--- CHECK YOUR UNDERSTANDING ---
A – From the chapter on ensemble methods, reproduce word for word the part that opens with the words containing "## Chapter 15" and closes with "the training dataset.".
B – According to the chapter on ensemble methods, through what alone is randomness introduced in bagged decision trees?

--- STUDY TEXT ---
========
## Chapter 15 Improve Performance with Ensembles

The three most popular methods for combining the predictions from diﬀerent models are:
- **Bagging**. Building multiple models (typically of the same type) from diﬀerent subsamples of the training dataset.
- **Boosting**. Building multiple models (typically of the same type) each of which learns to fix the prediction errors of a prior model in the sequence of models.
- **Voting**. Building multiple models (typically of diﬀering types) and simple statistics (like
calculating the mean) are used to combine predictions.

#### 1. Bagging Algorithms

**Bootstrap Aggregation (or Bagging)** involves taking multiple samples from your training dataset (**with replacement**) and training a model for each sample. The final output prediction is averaged across the predictions of all of the sub-models.

##### (1) Bagged Decision Trees

Bagging performs best with algorithms that have high variance.
Train multiple independent decision trees on different bootstrap samples of the training data, then average (for regression) or vote (for classification) their predictions.

How it works:
- Randomly sample the training data with replacement (bootstrap sample) to train each tree.
- Each tree sees the same set of features — no randomness in feature selection.
- Aggregate predictions:
  - Classification → majority vote
  - Regression → mean of predictions

Randomness introduced: only through data sampling.

Goal: reduce variance (overfitting) of individual decision trees.


Below is an example of using the `BaggingClassifier` with the Classification and Regression Trees algorith (`DecisionTreeClassifier`).

In [6]:
# load data
import pandas as pd
from sklearn.model_selection import KFold, cross_val_score
from sklearn.ensemble import BaggingClassifier
from sklearn.tree import DecisionTreeClassifier

filename = 'data/pima-indians-diabetes.data.csv'
names = ['preg', 'plas', 'pres', 'skin', 'test', 'mass', 'pedi', 'age', 'class']
df = pd.read_csv(filename, names=names)
print(df.shape)
df.head()

(768, 9)


Unnamed: 0,preg,plas,pres,skin,test,mass,pedi,age,class
0,6,148,72,35,0,33.6,0.627,50,1
1,1,85,66,29,0,26.6,0.351,31,0
2,8,183,64,0,0,23.3,0.672,32,1
3,1,89,66,23,94,28.1,0.167,21,0
4,0,137,40,35,168,43.1,2.288,33,1


In [7]:
# Bagged decision tress for classification
array = df.values
X = array[:, :-1]
Y = array[:,-1]
kfold = KFold(n_splits=10, shuffle=True, random_state=7)
========
--- GIVEN INFORMATION ---

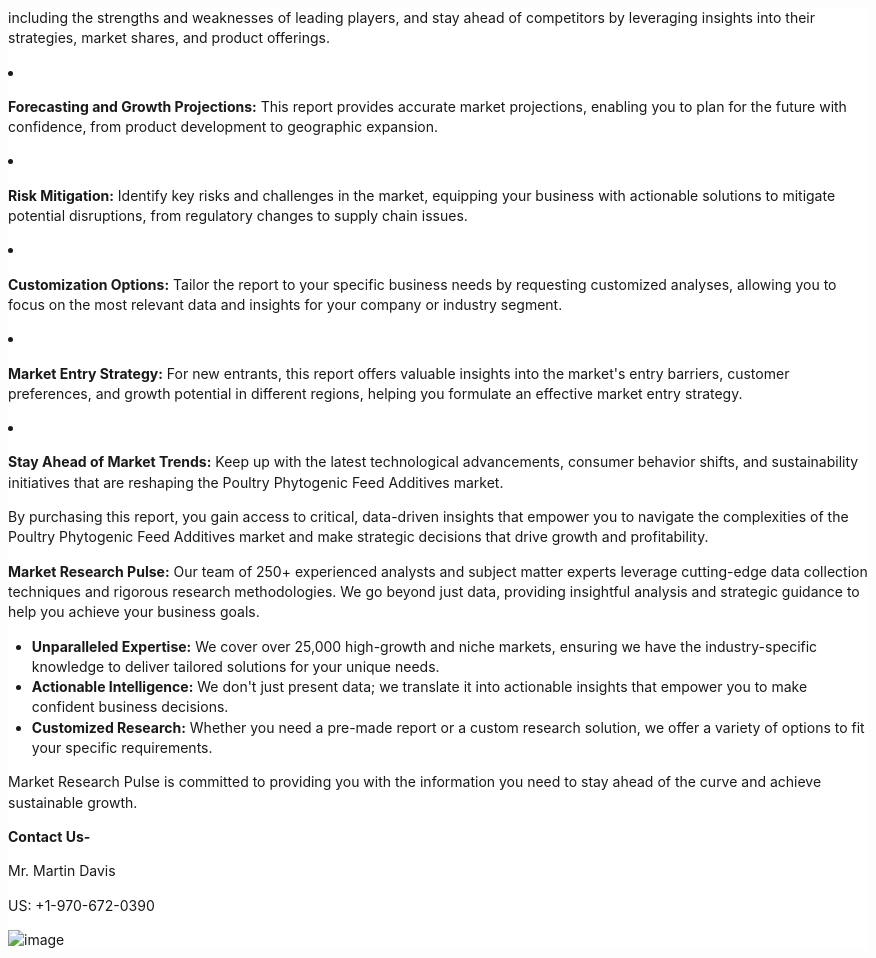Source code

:including the strengths and weaknesses of leading players, and stay ahead of competitors by leveraging insights into their strategies, market shares, and product offerings.</p></li><li><p><strong>Forecasting and Growth Projections:</strong> This report provides accurate market projections, enabling you to plan for the future with confidence, from product development to geographic expansion.</p></li><li><p><strong>Risk Mitigation:</strong> Identify key risks and challenges in the market, equipping your business with actionable solutions to mitigate potential disruptions, from regulatory changes to supply chain issues.</p></li><li><p><strong>Customization Options:</strong> Tailor the report to your specific business needs by requesting customized analyses, allowing you to focus on the most relevant data and insights for your company or industry segment.</p></li><li><p><strong>Market Entry Strategy:</strong> For new entrants, this report offers valuable insights into the market's entry barriers, customer preferences, and growth potential in different regions, helping you formulate an effective market entry strategy.</p></li><li><p><strong>Stay Ahead of Market Trends:</strong> Keep up with the latest technological advancements, consumer behavior shifts, and sustainability initiatives that are reshaping the Poultry Phytogenic Feed Additives market.</p></li></ol><p>By purchasing this report, you gain access to critical, data-driven insights that empower you to navigate the complexities of the Poultry Phytogenic Feed Additives market and make strategic decisions that drive growth and profitability.</p><p><strong>Market Research Pulse:</strong>&nbsp;Our team of 250+ experienced analysts and subject matter experts leverage cutting-edge data collection techniques and rigorous research methodologies. We go beyond just data, providing insightful analysis and strategic guidance to help you achieve your business goals.</p><ul><li><strong>Unparalleled Expertise:</strong>&nbsp;We cover over 25,000 high-growth and niche markets, ensuring we have the industry-specific knowledge to deliver tailored solutions for your unique needs.</li><li><strong>Actionable Intelligence:</strong>&nbsp;We don't just present data; we translate it into actionable insights that empower you to make confident business decisions.</li><li><strong>Customized Research:</strong>&nbsp;Whether you need a pre-made report or a custom research solution, we offer a variety of options to fit your specific requirements.</li></ul><p>Market Research Pulse is committed to providing you with the information you need to stay ahead of the curve and achieve sustainable growth.</p><p><strong>Contact Us-</strong></p><p>Mr. Martin Davis</p><p>US: +1-970-672-0390</p>
![image](https://github.com/user-attachments/assets/f9b1ea8a-8a46-4942-aa4c-964e7efb32a2)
========
--- ANSWERS TO THE PROBLEMS ---
A –
## Chapter 15 Improve Performance with Ensembles

The three most popular methods for combining the predictions from diﬀerent models are:
- **Bagging**. Building multiple models (typically of the same type) from diﬀerent subsamples of the training dataset.

B – Randomness is introduced only through data sampling.